Instance object storage distributed cache for Python, Rust, Go
Workers cache aggressively the dependencies (and each version of them since every script has its own lockfile with a specific version for each dependency) so they are never pulled nor installed twice on the same worker. However, with a bigger cluster, for each script, the likelihood of being seen by a worker for the first time increases (and the cache hit ratio decreases).

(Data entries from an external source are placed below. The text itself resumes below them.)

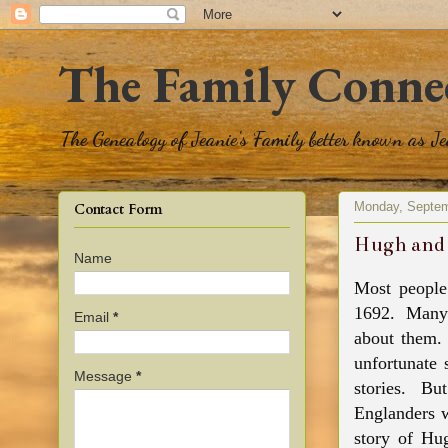
The Family Conne
The Genealogy of Jeanie's Family better known as J
Monday, Septem
Contact Form
Hugh and 
Name
Most people
1692. Many
Email
*
about them.
unfortunate 
Message
*
stories. B
Englanders w
story of Hu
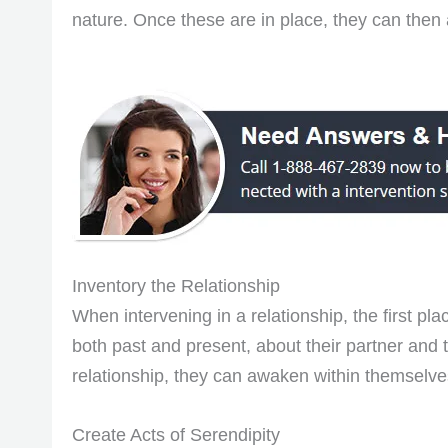
nature. Once these are in place, they can then 
Inventory the Relationship
When intervening in a relationship, the first pla
both past and present, about their partner and 
relationship, they can awaken within themselves 
Create Acts of Serendipity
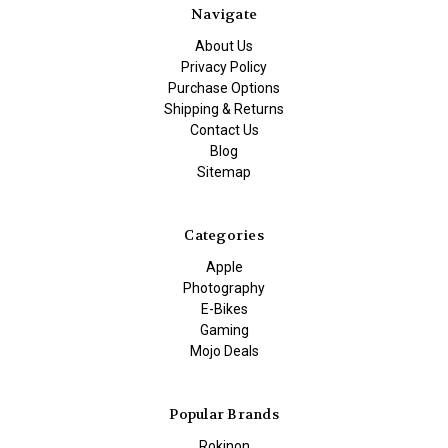
Navigate
About Us
Privacy Policy
Purchase Options
Shipping & Returns
Contact Us
Blog
Sitemap
Categories
Apple
Photography
E-Bikes
Gaming
Mojo Deals
Popular Brands
Rokinon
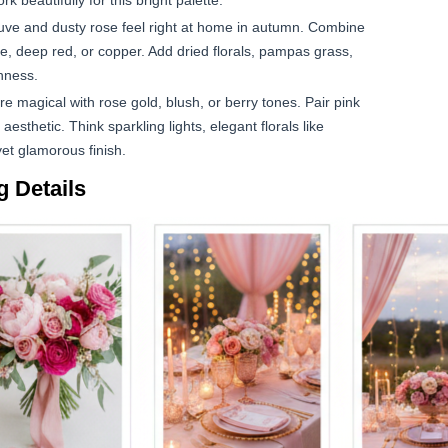
 beautifully for this bright palette.
ve and dusty rose feel right at home in autumn. Combine
e, deep red, or copper. Add dried florals, pampas grass,
hness.
 magical with rose gold, blush, or berry tones. Pair pink
 aesthetic. Think sparkling lights, elegant florals like
yet glamorous finish.
 Details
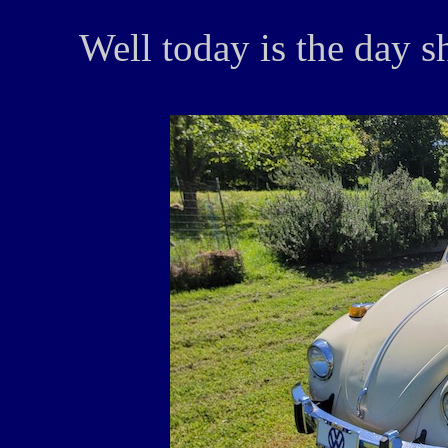
Well today is the day she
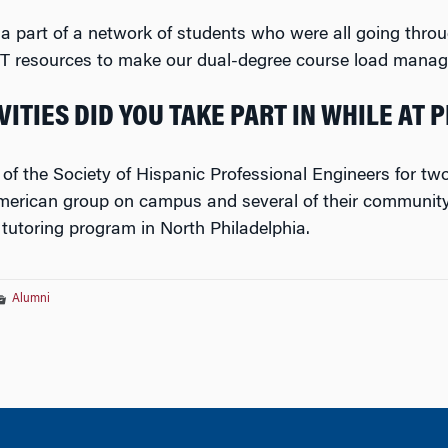
 a part of a network of students who were all going thro
&T resources to make our dual-degree course load manag
ITIES DID YOU TAKE PART IN WHILE AT 
 of the Society of Hispanic Professional Engineers for t
merican group on campus and several of their community s
 tutoring program in North Philadelphia.
Alumni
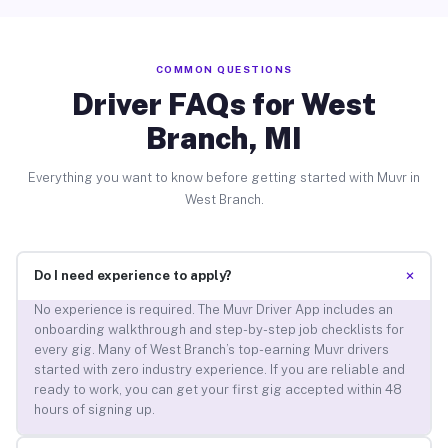
COMMON QUESTIONS
Driver FAQs for West
Branch, MI
Everything you want to know before getting started with Muvr in
West Branch.
+
Do I need experience to apply?
No experience is required. The Muvr Driver App includes an
onboarding walkthrough and step-by-step job checklists for
every gig. Many of West Branch’s top-earning Muvr drivers
started with zero industry experience. If you are reliable and
ready to work, you can get your first gig accepted within 48
hours of signing up.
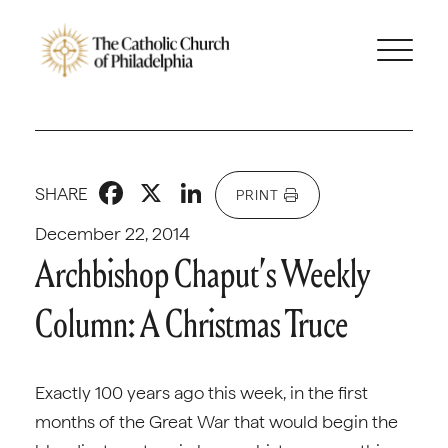
Facebook
X
LinkedIn
SHARE
PRINT
December 22, 2014
Archbishop Chaput’s Weekly
Column: A Christmas Truce
Exactly 100 years ago this week, in the first
months of the Great War that would begin the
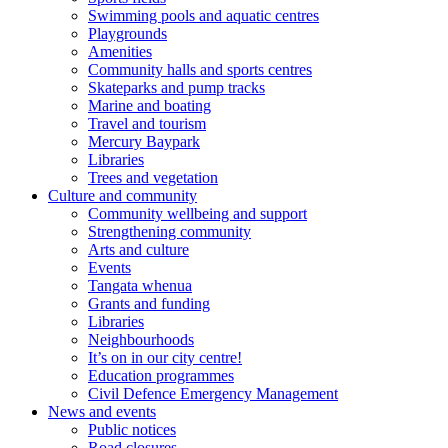
Swimming pools and aquatic centres
Playgrounds
Amenities
Community halls and sports centres
Skateparks and pump tracks
Marine and boating
Travel and tourism
Mercury Baypark
Libraries
Trees and vegetation
Culture and community
Community wellbeing and support
Strengthening community
Arts and culture
Events
Tangata whenua
Grants and funding
Libraries
Neighbourhoods
It’s on in our city centre!
Education programmes
Civil Defence Emergency Management
News and events
Public notices
Road closures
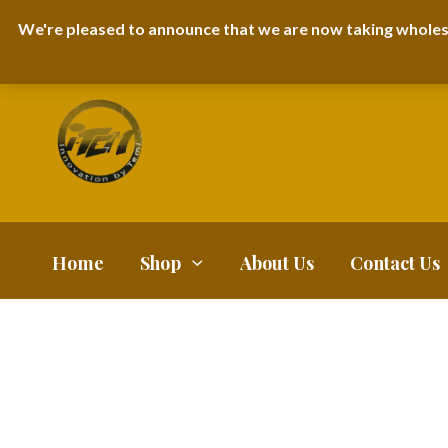
I-TEM BRAND
SHOPDECIMALS E-DEPARTMENT STORE
URBANAIR
We're pleased to announce that we are now taking wholes
FAQS
BLOG
Home
Shop
About Us
Contact Us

However, you may have noticed that our multi-tenant cloud solution runs as if most dependencies were cached all the time, even though we have hundreds of workers on there. For TypeScript, we do nothing special as npm has sufficient networking and npm packages are just tars that take no compute to extract. However, Python is a whole other story and to achieve the same swiftness in cold start the secret sauce is a global cache backed by S3.

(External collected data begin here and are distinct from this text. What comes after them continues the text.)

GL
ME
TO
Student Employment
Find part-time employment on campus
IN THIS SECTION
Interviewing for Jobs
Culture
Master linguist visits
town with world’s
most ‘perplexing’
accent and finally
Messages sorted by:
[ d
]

This feature is available on Enterprise Edition and is configurable from the instance settings.
For Bun, Rust, and Go, the binary bundle is cached on disk by default. However, if Instance Object storage is configured, these bundles can also be stored on the configured object storage (like S3), providing a distributed cache across all workers.

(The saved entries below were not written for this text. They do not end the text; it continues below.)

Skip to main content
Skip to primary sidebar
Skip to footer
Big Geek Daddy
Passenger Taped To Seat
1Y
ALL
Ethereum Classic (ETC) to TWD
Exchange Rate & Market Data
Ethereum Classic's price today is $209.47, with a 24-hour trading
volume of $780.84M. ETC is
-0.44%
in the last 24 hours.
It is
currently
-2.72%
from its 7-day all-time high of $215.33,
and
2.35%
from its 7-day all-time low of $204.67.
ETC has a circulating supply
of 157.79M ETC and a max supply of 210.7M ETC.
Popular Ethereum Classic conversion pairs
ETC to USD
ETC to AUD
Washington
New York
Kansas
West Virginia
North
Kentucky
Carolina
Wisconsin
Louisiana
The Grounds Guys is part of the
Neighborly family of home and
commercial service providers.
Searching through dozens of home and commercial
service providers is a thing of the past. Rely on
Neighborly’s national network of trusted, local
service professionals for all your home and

Global Python dependency cache
The first time a dependency is seen by a worker, if it is not cached locally, the worker search in the bucket if that specific name==version is there:
- If it is not, install the dependency from pypi, then do a snapshot of installed dependency, tar it and push it to S3 (we call this a "piptar").
- If it is, simply pull the "piptar" and extract it in place of installing from pypi. It is much faster than installing from pypi because that S3 is much closer to your workers than pypi and because there is no installation step to be done, a simple tar extract is sufficient which takes no compute.
S3 cache tarballs are organized and separated by Python version, so dependencies are cached and retrieved according to the specific Python version used.
Service logs storage
Logs are stored in S3 if S3 instance object storage is configured. This option provides more scalable storage and is ideal for larger-scale deployments or where long-term log retention is important.

S3 proxy
Windmill provides an endpoint that exposes workspace storages via the S3 protocol while hiding the resource credentials and handling advanced permissions:
http://{base_url}/api/w/{workspaceId}/s3_proxy
It is used by DuckDB scripts when accessing S3, but you can use it yourself with any S3 Client:
import { S3Client, PutObjectCommand } from '@aws-sdk/client-s3';
export async function main() {
const base_url = process.env['WM_BASE_URL'];
const workspaceId = process.env['WM_WORKSPACE'];
const tokenParts = process.env['WM_TOKEN'].split('.');
// JWT header and payload constitute the access key ID
const accessKeyId = `${tokenParts[0]}.${tokenParts[1]}`;
// JWT signature is the secret key
const secretAccessKey = tokenParts[2];
try {
const s3Client = new S3Client({
region: 'us-east-1', // Any region
endpoint: `${base_url}/api/w/${workspaceId}/s3_proxy`,
credentials: { accessKeyId, secretAccessKey }
});
const putObjectCommand = new PutObjectCommand({
Bucket: '_default_', // Secondary workspace storage name or _default_
Key: 'hello-world.txt',
Body: 'Hello world!',
ContentType: 'text/plain'
});
await s3Client.send(putObjectCommand);
return 's3:///hello-world.txt';
} catch (error: any) {
const errorMsg = error.$response?.body ?? error.message;
return { success: false, error: errorMsg };
}
}
The proxy uses the Windmill JWT token for authentication. If your storage is of type S3, this proxy simply redirects the request as-is to the true S3 endpoint. For Azure Blob Storage, we have a lightweight translation layer that converts S3 requests to the Azure Blob protocol but we do not recommend relying on it.
Streaming large SQL query results to S3 (Enterprise feature)
Sometimes, your SQL script will return too much data which exceeds the 10 000 rows query limit within Windmill. In this case, you will want to use the s3 flag to stream your query result to a file.